▸ Assignment
Reproduce the material below word for word. Start at its first line and end at the line that contains "O mesmo vale", including both of those lines.

----------------

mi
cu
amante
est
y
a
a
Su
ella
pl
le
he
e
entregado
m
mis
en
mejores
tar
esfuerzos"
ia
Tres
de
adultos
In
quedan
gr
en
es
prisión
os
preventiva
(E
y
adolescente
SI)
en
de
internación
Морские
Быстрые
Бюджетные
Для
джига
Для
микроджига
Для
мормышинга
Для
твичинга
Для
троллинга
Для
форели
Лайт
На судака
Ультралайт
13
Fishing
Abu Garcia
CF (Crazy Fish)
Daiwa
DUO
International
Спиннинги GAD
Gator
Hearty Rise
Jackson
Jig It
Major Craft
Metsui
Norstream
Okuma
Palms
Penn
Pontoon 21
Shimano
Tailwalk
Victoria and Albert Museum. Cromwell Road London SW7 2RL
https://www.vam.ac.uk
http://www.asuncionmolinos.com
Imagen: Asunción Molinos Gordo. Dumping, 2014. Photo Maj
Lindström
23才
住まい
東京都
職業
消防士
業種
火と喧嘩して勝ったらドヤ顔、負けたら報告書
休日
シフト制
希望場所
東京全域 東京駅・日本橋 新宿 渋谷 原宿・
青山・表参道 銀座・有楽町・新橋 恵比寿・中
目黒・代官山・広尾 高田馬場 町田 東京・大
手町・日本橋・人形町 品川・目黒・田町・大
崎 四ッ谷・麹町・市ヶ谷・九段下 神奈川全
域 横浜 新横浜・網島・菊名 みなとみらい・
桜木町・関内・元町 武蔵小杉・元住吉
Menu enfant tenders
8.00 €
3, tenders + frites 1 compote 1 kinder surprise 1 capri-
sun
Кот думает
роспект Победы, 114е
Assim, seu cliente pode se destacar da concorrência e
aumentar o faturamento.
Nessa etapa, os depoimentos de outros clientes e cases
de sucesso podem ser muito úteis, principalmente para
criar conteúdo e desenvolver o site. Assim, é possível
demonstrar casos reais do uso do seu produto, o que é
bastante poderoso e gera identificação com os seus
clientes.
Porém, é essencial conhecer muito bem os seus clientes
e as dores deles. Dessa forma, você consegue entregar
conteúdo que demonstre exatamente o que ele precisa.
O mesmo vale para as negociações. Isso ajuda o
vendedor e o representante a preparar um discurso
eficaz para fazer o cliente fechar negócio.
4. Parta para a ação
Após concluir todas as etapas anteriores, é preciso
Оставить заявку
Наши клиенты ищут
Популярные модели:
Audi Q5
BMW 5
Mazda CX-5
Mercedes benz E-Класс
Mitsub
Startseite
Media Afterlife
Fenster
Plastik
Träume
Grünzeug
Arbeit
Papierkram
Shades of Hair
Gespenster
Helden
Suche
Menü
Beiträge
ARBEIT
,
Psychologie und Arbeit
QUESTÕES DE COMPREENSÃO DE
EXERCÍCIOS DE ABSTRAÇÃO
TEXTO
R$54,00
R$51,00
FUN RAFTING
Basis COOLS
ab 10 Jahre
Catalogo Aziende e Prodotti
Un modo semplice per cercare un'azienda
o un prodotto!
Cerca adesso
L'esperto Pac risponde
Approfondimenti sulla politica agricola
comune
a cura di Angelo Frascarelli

----------------

▸ Finished task
mi
cu
amante
est
y
a
a
Su
ella
pl
le
he
e
entregado
m
mis
en
mejores
tar
esfuerzos"
ia
Tres
de
adultos
In
quedan
gr
en
es
prisión
os
preventiva
(E
y
adolescente
SI)
en
de
internación
Морские
Быстрые
Бюджетные
Для
джига
Для
микроджига
Для
мормышинга
Для
твичинга
Для
троллинга
Для
форели
Лайт
На судака
Ультралайт
13
Fishing
Abu Garcia
CF (Crazy Fish)
Daiwa
DUO
International
Спиннинги GAD
Gator
Hearty Rise
Jackson
Jig It
Major Craft
Metsui
Norstream
Okuma
Palms
Penn
Pontoon 21
Shimano
Tailwalk
Victoria and Albert Museum. Cromwell Road London SW7 2RL
https://www.vam.ac.uk
http://www.asuncionmolinos.com
Imagen: Asunción Molinos Gordo. Dumping, 2014. Photo Maj
Lindström
23才
住まい
東京都
職業
消防士
業種
火と喧嘩して勝ったらドヤ顔、負けたら報告書
休日
シフト制
希望場所
東京全域 東京駅・日本橋 新宿 渋谷 原宿・
青山・表参道 銀座・有楽町・新橋 恵比寿・中
目黒・代官山・広尾 高田馬場 町田 東京・大
手町・日本橋・人形町 品川・目黒・田町・大
崎 四ッ谷・麹町・市ヶ谷・九段下 神奈川全
域 横浜 新横浜・網島・菊名 みなとみらい・
桜木町・関内・元町 武蔵小杉・元住吉
Menu enfant tenders
8.00 €
3, tenders + frites 1 compote 1 kinder surprise 1 capri-
sun
Кот думает
роспект Победы, 114е
Assim, seu cliente pode se destacar da concorrência e
aumentar o faturamento.
Nessa etapa, os depoimentos de outros clientes e cases
de sucesso podem ser muito úteis, principalmente para
criar conteúdo e desenvolver o site. Assim, é possível
demonstrar casos reais do uso do seu produto, o que é
bastante poderoso e gera identificação com os seus
clientes.
Porém, é essencial conhecer muito bem os seus clientes
e as dores deles. Dessa forma, você consegue entregar
conteúdo que demonstre exatamente o que ele precisa.
O mesmo vale para as negociações. Isso ajuda o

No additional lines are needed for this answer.